### Provided data
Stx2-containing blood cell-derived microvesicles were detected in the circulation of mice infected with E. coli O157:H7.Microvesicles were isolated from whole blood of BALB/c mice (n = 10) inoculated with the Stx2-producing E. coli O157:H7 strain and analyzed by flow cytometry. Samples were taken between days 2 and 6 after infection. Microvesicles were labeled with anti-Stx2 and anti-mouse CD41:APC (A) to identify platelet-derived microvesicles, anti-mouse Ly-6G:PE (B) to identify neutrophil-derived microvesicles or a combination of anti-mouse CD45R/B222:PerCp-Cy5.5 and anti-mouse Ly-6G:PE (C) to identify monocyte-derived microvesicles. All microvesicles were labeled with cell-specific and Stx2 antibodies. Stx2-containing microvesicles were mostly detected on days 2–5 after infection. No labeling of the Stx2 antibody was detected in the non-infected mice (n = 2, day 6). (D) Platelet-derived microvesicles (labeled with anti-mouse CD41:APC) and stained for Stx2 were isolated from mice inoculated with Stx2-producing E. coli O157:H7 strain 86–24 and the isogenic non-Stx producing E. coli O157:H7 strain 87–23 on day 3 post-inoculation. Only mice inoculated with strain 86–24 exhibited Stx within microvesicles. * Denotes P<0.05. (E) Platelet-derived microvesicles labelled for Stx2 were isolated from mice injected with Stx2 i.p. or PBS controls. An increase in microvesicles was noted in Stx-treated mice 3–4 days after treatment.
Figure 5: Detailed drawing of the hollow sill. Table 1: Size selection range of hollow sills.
* * *
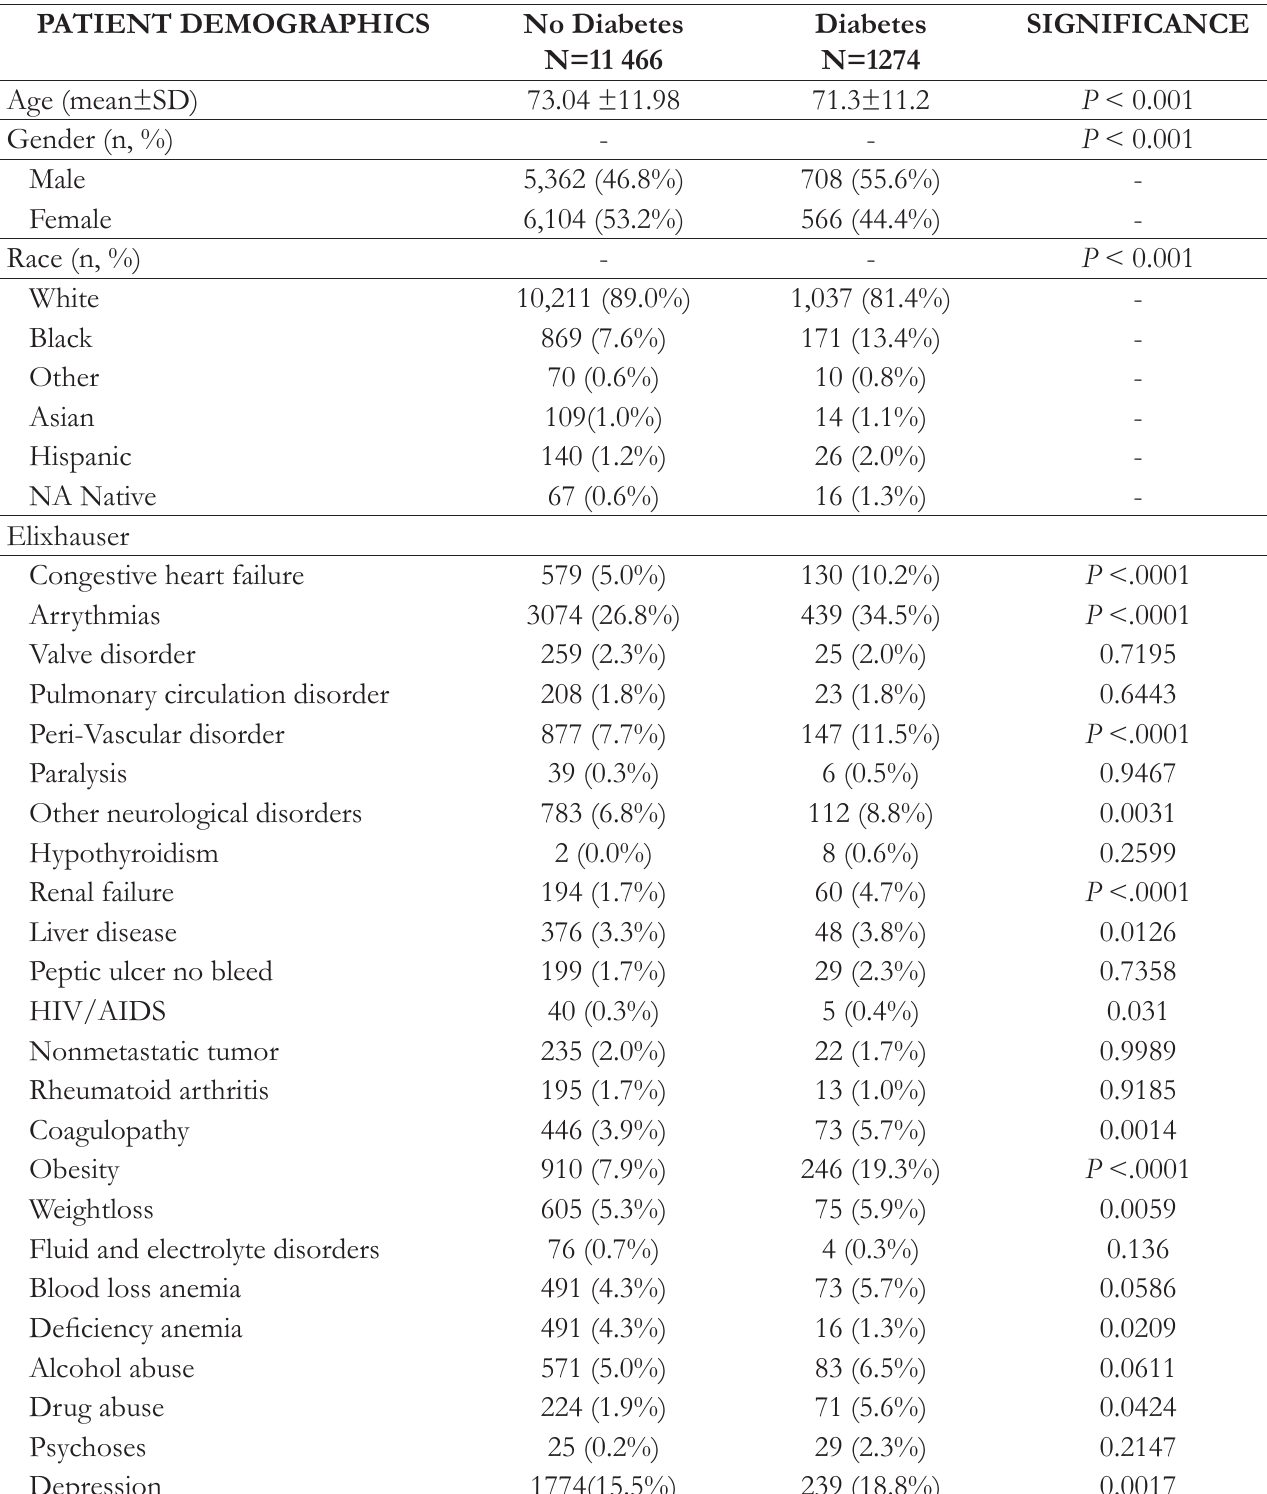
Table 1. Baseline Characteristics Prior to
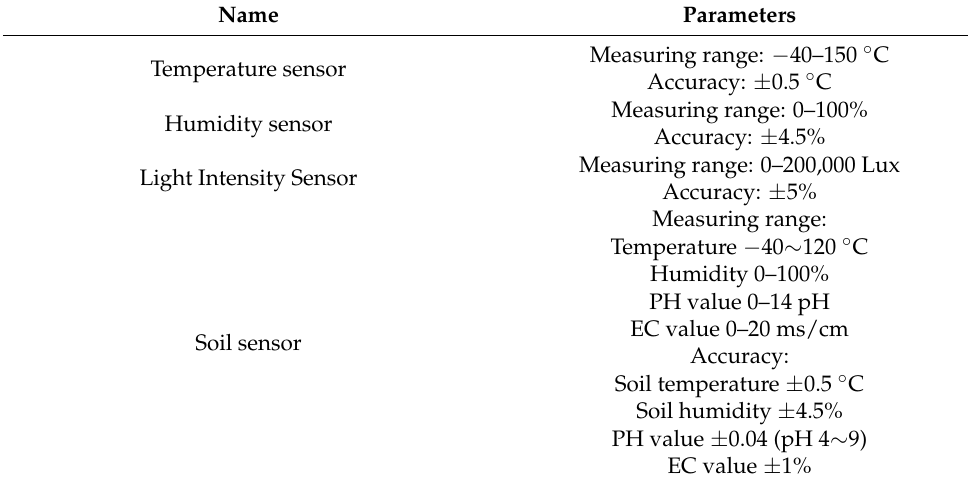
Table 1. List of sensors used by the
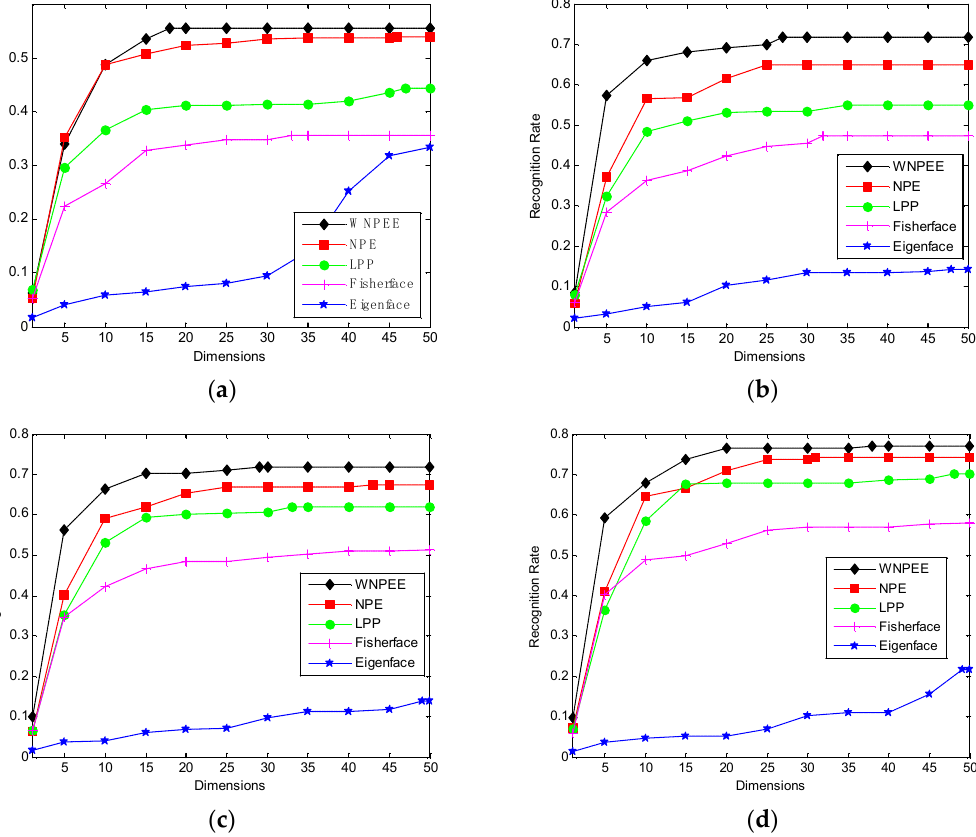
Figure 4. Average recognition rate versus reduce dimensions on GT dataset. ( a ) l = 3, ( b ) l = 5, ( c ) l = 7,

### Work item
Your reply should be a single number: how many lines in the entries above hold the string "Table".

### Expected answer
3